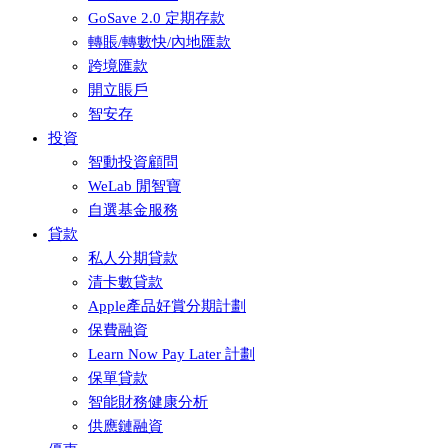
GoSave 2.0 定期存款
轉賬/轉數快/內地匯款
跨境匯款
開立賬戶
智安存
投資
智動投資顧問
WeLab 閒智寶
自選基金服務
貸款
私人分期貸款
清卡數貸款
Apple產品好賞分期計劃
保費融資
Learn Now Pay Later 計劃
保單貸款
智能財務健康分析
供應鏈融資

EXERCISE
Please ensure that the data above is repeated exactly, with no pictures in the copy.

COMPLETED TASK
GoSave 2.0 定期存款
轉賬/轉數快/內地匯款
跨境匯款
開立賬戶
智安存
投資
智動投資顧問
WeLab 閒智寶
自選基金服務
貸款
私人分期貸款
清卡數貸款
Apple產品好賞分期計劃
保費融資
Learn Now Pay Later 計劃
保單貸款
智能財務健康分析
供應鏈融資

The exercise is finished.